Directions for this task: Rewrite the records from the start through the line holding "collectors: O. Huber", inclusive, as a two-column CSV with the header field,value and one row per line. Put each field name and its value in its own quoted field, with any line breaks turned into spaces.

[START Data extract]

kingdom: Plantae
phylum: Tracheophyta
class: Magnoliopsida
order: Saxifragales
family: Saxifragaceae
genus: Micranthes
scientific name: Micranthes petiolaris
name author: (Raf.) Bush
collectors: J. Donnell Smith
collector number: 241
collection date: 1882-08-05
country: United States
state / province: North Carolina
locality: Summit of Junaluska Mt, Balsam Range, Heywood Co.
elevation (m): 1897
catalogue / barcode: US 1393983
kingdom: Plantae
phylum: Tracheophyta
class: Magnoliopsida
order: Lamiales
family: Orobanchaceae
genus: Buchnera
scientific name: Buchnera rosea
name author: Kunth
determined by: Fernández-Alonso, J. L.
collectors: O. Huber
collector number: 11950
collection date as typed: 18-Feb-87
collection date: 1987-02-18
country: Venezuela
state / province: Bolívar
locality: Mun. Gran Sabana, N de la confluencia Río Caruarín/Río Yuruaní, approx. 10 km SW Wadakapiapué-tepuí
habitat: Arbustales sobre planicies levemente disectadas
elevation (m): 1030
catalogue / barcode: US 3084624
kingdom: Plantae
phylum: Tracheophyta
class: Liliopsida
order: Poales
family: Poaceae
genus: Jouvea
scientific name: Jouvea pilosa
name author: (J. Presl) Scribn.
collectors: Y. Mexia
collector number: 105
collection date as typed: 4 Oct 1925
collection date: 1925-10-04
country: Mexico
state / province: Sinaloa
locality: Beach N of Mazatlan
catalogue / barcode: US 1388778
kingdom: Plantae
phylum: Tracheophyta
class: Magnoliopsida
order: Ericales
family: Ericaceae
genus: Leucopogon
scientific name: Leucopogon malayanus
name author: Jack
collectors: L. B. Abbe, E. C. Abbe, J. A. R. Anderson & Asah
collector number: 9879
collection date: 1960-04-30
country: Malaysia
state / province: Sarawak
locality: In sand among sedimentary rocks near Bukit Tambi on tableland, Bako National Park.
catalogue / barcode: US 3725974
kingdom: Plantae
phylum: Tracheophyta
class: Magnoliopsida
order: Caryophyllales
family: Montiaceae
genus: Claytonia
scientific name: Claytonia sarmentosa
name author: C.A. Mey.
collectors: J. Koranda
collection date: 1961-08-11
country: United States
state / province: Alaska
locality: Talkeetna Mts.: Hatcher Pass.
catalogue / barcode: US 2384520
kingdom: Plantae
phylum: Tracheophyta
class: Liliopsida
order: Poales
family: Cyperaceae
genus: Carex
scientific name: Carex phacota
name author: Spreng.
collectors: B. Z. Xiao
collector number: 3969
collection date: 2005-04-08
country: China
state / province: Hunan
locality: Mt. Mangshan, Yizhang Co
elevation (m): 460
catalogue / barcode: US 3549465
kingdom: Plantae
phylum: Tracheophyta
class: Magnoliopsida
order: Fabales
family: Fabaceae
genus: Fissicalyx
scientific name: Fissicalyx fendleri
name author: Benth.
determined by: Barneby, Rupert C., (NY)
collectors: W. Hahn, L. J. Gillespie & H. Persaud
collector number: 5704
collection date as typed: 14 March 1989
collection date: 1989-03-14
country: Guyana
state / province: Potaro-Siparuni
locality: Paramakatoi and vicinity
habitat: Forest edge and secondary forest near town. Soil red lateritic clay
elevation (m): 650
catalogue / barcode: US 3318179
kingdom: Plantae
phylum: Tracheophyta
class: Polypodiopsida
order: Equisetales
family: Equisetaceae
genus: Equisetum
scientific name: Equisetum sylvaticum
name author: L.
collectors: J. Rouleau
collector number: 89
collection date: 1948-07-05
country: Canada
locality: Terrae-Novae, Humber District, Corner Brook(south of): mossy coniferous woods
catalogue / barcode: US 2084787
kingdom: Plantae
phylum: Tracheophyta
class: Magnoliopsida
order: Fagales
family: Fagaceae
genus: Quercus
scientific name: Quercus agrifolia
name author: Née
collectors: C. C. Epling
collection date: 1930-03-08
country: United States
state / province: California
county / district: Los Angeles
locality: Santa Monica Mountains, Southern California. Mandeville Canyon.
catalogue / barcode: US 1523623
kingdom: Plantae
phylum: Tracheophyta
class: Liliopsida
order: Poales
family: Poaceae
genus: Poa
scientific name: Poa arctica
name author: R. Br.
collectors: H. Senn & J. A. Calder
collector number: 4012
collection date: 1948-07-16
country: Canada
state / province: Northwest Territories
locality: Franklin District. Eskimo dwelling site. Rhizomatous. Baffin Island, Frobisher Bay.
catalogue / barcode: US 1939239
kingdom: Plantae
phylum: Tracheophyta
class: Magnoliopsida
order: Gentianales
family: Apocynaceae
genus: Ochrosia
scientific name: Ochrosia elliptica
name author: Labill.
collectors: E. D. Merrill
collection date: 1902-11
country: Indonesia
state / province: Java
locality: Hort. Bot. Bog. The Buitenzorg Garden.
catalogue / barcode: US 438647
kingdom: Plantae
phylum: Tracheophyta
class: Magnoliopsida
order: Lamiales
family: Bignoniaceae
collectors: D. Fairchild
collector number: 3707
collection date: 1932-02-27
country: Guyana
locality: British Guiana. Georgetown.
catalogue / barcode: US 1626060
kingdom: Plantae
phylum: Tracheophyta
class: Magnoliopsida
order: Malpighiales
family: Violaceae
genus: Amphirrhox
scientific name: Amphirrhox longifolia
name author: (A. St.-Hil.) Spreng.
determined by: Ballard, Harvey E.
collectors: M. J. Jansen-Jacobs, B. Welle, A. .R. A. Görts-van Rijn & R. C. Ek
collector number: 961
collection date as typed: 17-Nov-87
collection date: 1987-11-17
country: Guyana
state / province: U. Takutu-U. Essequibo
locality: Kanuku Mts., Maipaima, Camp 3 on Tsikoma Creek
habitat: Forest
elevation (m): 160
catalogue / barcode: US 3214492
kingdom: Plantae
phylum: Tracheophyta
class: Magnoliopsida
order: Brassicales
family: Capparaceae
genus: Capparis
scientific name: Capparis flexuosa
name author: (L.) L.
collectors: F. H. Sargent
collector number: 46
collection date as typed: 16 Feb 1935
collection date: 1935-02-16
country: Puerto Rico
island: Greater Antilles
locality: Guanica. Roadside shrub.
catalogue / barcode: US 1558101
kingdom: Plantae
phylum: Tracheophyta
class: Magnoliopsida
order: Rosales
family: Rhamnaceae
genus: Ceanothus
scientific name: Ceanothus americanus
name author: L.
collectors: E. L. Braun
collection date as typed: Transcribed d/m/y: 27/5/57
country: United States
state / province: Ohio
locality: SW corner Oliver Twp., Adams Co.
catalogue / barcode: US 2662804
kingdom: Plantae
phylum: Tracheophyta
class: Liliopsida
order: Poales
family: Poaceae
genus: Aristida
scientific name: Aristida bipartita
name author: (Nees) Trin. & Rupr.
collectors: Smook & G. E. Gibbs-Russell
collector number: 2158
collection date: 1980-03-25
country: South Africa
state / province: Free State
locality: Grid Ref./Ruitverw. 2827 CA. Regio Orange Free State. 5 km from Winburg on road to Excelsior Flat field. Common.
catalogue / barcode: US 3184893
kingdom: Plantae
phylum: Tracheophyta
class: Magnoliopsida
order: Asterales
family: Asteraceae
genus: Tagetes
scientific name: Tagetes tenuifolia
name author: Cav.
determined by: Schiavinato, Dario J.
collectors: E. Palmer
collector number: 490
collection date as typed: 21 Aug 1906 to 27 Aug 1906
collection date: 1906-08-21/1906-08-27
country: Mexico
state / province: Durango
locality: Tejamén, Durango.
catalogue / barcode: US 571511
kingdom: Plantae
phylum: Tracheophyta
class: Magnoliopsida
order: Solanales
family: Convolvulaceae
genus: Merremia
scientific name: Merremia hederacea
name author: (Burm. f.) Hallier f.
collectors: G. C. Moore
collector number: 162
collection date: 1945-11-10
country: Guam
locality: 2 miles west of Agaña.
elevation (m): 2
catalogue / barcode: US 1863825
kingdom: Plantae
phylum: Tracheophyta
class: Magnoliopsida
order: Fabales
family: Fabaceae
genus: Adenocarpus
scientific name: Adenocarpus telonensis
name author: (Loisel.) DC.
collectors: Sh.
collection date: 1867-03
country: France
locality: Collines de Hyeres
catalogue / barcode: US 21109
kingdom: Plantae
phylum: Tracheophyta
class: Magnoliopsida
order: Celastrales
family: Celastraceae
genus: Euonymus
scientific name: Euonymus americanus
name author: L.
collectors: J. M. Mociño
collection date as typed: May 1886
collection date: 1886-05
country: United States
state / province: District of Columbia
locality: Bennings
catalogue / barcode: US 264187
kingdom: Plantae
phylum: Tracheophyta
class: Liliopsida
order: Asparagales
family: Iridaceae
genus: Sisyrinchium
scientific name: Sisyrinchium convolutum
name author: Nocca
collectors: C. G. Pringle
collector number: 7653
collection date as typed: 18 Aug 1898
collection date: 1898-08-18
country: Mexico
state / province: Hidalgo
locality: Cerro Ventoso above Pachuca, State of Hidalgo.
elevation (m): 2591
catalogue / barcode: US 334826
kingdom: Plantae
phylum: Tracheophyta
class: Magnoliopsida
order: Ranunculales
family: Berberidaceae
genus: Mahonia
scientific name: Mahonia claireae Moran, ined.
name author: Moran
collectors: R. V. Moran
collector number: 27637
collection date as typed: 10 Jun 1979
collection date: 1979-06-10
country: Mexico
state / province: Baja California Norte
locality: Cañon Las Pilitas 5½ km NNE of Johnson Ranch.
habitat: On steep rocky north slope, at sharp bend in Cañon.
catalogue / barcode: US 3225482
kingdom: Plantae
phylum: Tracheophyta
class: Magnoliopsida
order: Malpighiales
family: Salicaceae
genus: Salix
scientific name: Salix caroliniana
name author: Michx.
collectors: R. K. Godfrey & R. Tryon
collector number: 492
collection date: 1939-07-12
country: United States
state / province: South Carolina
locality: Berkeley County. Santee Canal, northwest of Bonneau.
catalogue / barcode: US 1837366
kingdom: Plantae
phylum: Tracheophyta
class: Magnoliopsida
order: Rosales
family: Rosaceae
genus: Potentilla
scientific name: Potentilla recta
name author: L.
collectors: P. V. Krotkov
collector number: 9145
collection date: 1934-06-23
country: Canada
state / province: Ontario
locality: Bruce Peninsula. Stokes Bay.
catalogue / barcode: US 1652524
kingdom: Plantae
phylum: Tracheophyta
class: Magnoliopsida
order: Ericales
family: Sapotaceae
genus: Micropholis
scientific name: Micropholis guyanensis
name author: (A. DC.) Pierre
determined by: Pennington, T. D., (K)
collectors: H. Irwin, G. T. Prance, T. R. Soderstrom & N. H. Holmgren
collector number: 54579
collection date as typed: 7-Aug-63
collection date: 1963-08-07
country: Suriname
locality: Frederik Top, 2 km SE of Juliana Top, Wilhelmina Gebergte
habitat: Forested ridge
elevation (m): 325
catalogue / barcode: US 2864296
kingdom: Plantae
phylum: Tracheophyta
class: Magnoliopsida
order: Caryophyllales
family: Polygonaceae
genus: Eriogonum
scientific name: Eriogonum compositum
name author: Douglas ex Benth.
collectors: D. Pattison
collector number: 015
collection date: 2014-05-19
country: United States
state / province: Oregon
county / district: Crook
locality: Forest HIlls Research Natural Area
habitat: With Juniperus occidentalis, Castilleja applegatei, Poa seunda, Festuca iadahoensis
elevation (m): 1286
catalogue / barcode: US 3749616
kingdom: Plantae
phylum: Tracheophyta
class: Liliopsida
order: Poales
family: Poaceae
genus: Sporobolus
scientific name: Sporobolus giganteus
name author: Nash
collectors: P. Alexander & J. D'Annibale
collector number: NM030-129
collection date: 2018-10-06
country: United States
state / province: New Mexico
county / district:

[END Data extract]

Answer to this exercise:
field,value
"kingdom:","Plantae"
"phylum:","Tracheophyta"
"class:","Magnoliopsida"
"order:","Saxifragales"
"family:","Saxifragaceae"
"genus:","Micranthes"
"scientific name:","Micranthes petiolaris"
"name author:","(Raf.) Bush"
"collectors:","J. Donnell Smith"
"collector number:","241"
"collection date:","1882-08-05"
"country:","United States"
"state / province:","North Carolina"
"locality:","Summit of Junaluska Mt, Balsam Range, Heywood Co."
"elevation (m):","1897"
"catalogue / barcode:","US 1393983"
"kingdom:","Plantae"
"phylum:","Tracheophyta"
"class:","Magnoliopsida"
"order:","Lamiales"
"family:","Orobanchaceae"
"genus:","Buchnera"
"scientific name:","Buchnera rosea"
"name author:","Kunth"
"determined by:","Fernández-Alonso, J. L."
"collectors:","O. Huber"